Consider the following sequence of forms.

Cab, CaCbc, ... CaCb...Cxy.

Suppose that we have some well-formed formula **W** which unifies with one of the above forms, which we'll call **X**. 

Meta-Thereom: If the last letter of **X** corresponds to a tautology in **W**, then **W** is a tautology.

Meta-Proof:  First, we'll consider the case when **X** is Cab.  By hypothesis, b is a tautology.  Thus, Cab=Ca1.  Ca1=1, so Cab is a tautology.

Consider the case where **W** unifies with CaCbc.  By hypothesis c is a tautology.  So, CaCbc=CaCb1.  Now since Cb1=1 also, CaCb1=Ca1.  Ca1 unifies with Cab.  By the previous case Cab is thus a tautology.  So, CaCbc is a tautology.  Consequently, **W** is a tautology.

Suppose that the result holds where **W** unifies with CaCb...Cxy.  We consider the successor form of  CaCb...CxCyz, which is now **X**.  By hypothesis z is a tautology, so CaCb...CxCyz= Ca...CxCy1.  Ca...CxCy1=Ca...Cx1, since Cy1=1.  Ca...Cx1 unifies with CaCb...Cxy.  CaCb...Cxy is a tautology by hypothesis, so, Ca...CxCy1 is a tautology.  Consequently, under the supposition, CaCb...CxCyz is a tautology.

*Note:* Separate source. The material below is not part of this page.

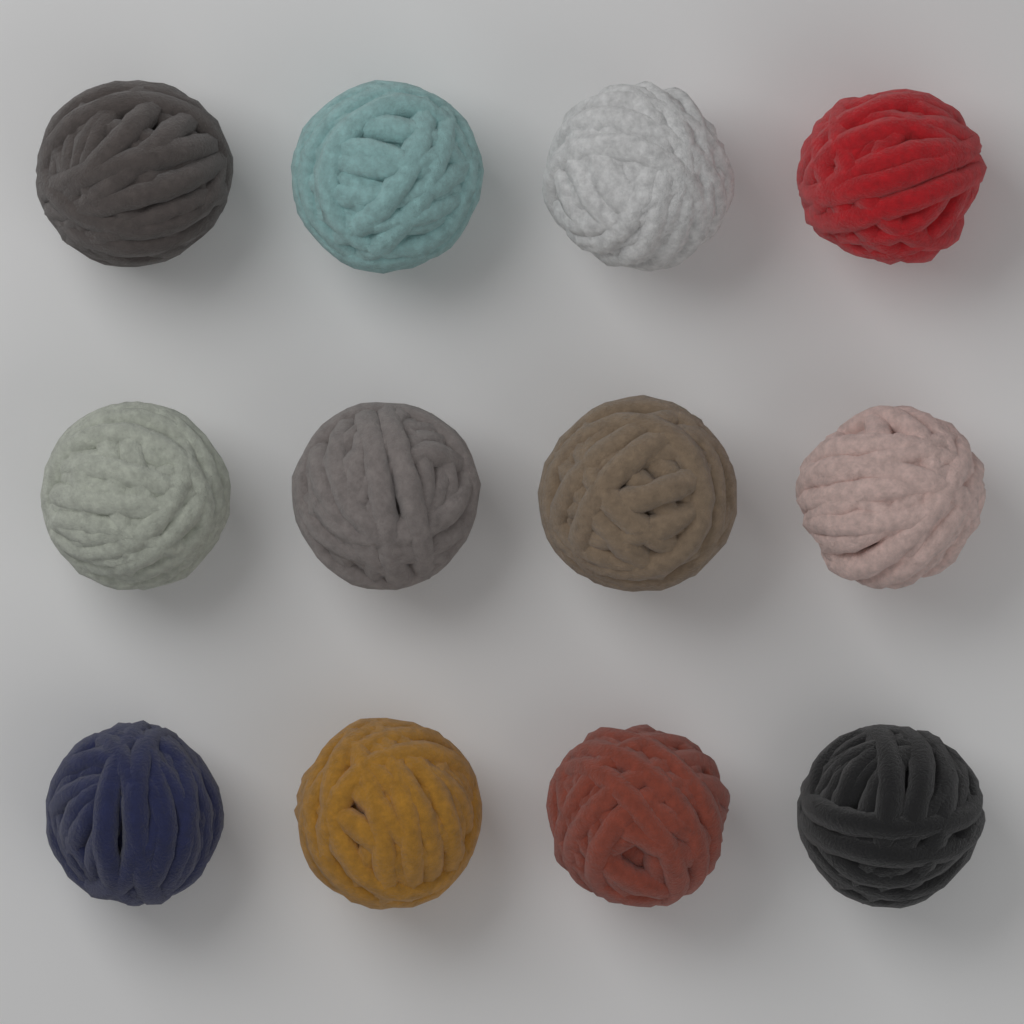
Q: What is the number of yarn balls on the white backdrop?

Therefore, the meta-theorem holds.

Some examples:

CaCbCcCdCeCfCgChCiCjCpCqp is a tautology,
CaCbCcCdCeCfCgChCiCjCpp is a tautology

Further application: Let 1 qualify as a tautology.  If we try to evaluate a well-formed formula to see if it is a tautology not, we check the last place of the formula.  If we replace that letter with 1, and if it has a form in the above sequence of forms, it will qualify as a tautology.  Thus, if it is not a tautology, we replace the last letter with 0.  If that expression can or does evaluate to 0, then the original well-formed formula is not a tautology.  Otherwise, it does qualify as a tautology.